Cancer and Work (www.cancerandwork.ca) is a new, interactive website providing resources from across the country to survivors with practical, up-to-date information on returning to work, including support offered by provinces and territories. “Cancer is affecting people in the prime of their careers,” says Christine Maheu, Associate Professor, Ingram School of Nursing at McGill and Co-Principal Investigator on the cancer and work website. The website is a collaboration between McGill University, and the BC Cancer Agency, a provincial healthcare provider, in partnership with de Souza Institute.
One-stop shop web site Cancer and Work offers under one umbrella the knowledge and experience of a far-reaching group of Canadian experts, including health professionals in oncology from vocational rehabilitation counsellors, occupational therapists and physiotherapists, to nurses, psychologists, lawyers, union representatives, insurance representatives, and cancer survivors who have gone through the experience, themselves. “Our website is unique, as we created it with cancer survivors for cancer survivors.” says Maheu.

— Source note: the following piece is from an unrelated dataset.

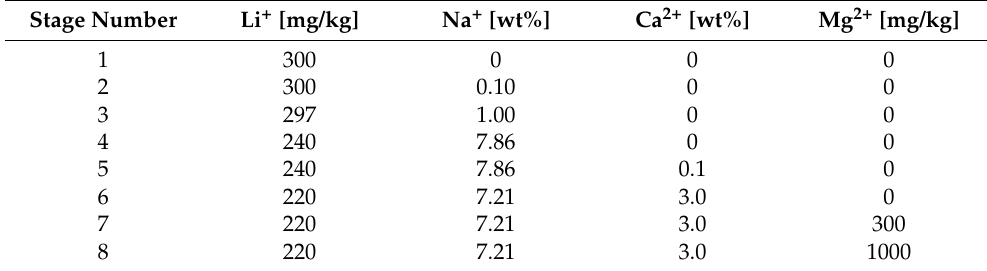
Table 1. The composition of the solution used at a given stage of screening tests. Stage Number Li +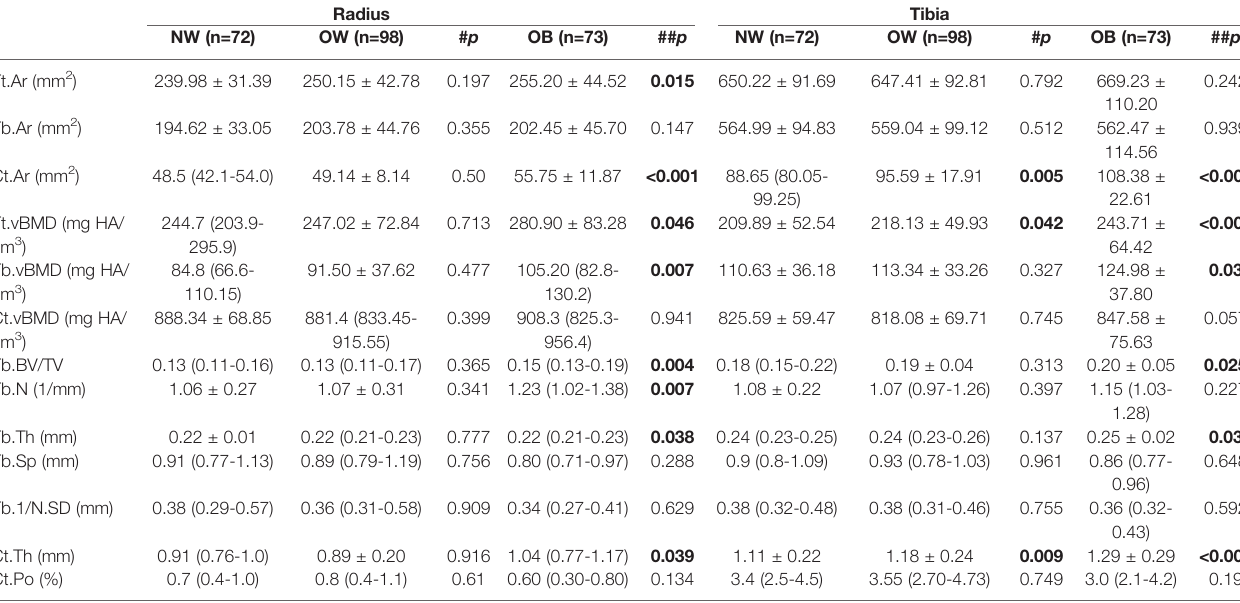
TABLE 3 | Adjusted comparisons of microarchitecture characteristics in normal-weight (NW), overweight (OW), and obese (OB) postmenopausal women at the radius and tibia. Radius NW (n=72)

“Given the increasing number of cancer survivors working, there is a greater need to support patients,” says Maureen Parkinson, Vocational Rehabilitation Counsellor at the BC Cancer Agency, co-principal investigator on the Cancer and Work website. Mary Jane Esplen, Executive Director of de Souza Institute, an online educational oncology platform for healthcare providers adds that “the ease of navigation and the intuitive nature of the site will make it easy to maximize the potential of this resource.”
Website debut Prof. Maheu will launch Cancer and Work on Wednesday, October 19, 2016, (10am-2pm in the Wendy Patrick Room) with an open house at McGill University in the Ingram School of Nursing, along with cancer survivors and other collaborators, including her partners from across the country. Online, representatives of employers and employees also will be ready to speak about the website.